Authors: Jianbin Qin, Chuan Xiao, Yaoshu Wang, Wei Wang, Xuemin Lin, Yoshiharu Ishikawa, Guoren Wang
Published in: IEEE Transactions on Knowledge and Data Engineering(TKDE 2019)
Date of Publication: Feb 14, 2019
A similarity search in Hamming space finds binary vectors whose Hamming distances are no more than a threshold from a query vector. It is a fundamental problem in many applications, such as image retrieval, near-duplicateWeb page detection, and scientific databases. State-of-the-art approaches to answering such queries are mainly based on the pigeonhole principle to generate a set of candidates and then verify them. We observe that the constraint by the pigeonhole principle is not always tight and may bring about unnecessary candidates.

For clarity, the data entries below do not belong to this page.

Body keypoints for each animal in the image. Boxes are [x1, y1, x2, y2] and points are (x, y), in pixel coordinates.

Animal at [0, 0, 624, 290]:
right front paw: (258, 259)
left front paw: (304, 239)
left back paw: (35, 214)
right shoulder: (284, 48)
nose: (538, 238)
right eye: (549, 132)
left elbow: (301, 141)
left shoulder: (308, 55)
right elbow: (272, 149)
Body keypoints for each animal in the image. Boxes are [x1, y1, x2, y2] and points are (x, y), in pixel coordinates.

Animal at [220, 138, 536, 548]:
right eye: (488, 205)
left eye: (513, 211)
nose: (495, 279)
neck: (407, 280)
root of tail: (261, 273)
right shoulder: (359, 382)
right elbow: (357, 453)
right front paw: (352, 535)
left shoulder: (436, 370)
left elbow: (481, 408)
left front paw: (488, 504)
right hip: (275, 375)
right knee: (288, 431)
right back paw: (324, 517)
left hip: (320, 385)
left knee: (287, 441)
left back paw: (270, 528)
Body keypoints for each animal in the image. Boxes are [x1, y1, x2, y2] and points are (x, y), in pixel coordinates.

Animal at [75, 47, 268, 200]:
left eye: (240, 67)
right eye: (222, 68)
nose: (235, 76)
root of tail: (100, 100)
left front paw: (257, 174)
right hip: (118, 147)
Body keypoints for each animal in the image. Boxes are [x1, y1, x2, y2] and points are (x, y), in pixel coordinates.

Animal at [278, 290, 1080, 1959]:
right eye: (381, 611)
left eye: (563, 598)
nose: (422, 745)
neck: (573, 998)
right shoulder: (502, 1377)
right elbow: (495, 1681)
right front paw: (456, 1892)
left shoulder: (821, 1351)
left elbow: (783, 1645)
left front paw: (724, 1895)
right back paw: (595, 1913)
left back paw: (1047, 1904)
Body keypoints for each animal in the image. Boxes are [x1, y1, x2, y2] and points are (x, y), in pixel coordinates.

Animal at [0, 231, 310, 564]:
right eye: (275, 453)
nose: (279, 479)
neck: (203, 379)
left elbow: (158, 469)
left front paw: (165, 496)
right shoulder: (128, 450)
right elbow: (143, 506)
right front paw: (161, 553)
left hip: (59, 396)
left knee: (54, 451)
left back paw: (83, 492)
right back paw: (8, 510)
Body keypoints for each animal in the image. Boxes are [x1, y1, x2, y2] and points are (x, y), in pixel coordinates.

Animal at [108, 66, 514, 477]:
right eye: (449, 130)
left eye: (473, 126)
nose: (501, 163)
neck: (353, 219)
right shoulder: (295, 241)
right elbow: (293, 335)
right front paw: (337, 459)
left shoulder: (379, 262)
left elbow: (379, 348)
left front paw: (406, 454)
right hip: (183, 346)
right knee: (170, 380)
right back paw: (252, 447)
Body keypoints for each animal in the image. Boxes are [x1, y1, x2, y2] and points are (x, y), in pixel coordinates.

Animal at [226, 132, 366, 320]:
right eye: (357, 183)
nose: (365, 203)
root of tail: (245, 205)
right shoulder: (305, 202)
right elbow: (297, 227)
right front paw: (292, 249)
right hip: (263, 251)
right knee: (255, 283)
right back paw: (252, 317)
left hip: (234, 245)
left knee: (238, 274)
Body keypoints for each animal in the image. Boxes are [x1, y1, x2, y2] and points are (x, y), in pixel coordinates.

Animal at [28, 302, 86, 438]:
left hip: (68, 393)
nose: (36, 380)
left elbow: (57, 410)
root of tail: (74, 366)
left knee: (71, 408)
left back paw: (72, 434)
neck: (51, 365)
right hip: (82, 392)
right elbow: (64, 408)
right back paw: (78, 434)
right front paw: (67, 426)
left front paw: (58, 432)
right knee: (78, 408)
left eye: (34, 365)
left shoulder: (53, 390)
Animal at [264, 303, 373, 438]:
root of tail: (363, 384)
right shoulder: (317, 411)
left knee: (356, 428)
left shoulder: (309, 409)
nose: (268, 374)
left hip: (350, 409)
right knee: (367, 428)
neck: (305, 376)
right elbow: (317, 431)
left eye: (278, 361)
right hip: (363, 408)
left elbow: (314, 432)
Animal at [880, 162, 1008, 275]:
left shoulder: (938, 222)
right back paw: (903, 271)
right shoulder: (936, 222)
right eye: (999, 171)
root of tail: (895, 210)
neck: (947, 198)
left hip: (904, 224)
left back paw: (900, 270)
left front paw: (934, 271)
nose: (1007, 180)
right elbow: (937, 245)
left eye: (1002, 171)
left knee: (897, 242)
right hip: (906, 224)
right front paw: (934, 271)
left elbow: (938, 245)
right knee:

We also observe that the distribution in real data is often skew, but most existing solutions adopt a simple equi-width partitioning and allocate the same threshold to all the parts, hence failing to exploit the data skewness to optimize query processing. In this paper, we propose a new form of the pigeonhole principle which allows variable partitioning and threshold allocation. Based on the new principle, we develop a tight constraint of candidates and devise cost-aware methods for partitioning and threshold allocation to optimize query processing. Our evaluation on datasets with various data distributions shows the robustness of our solution and its superior query processing performance to the state-of-the-art methods.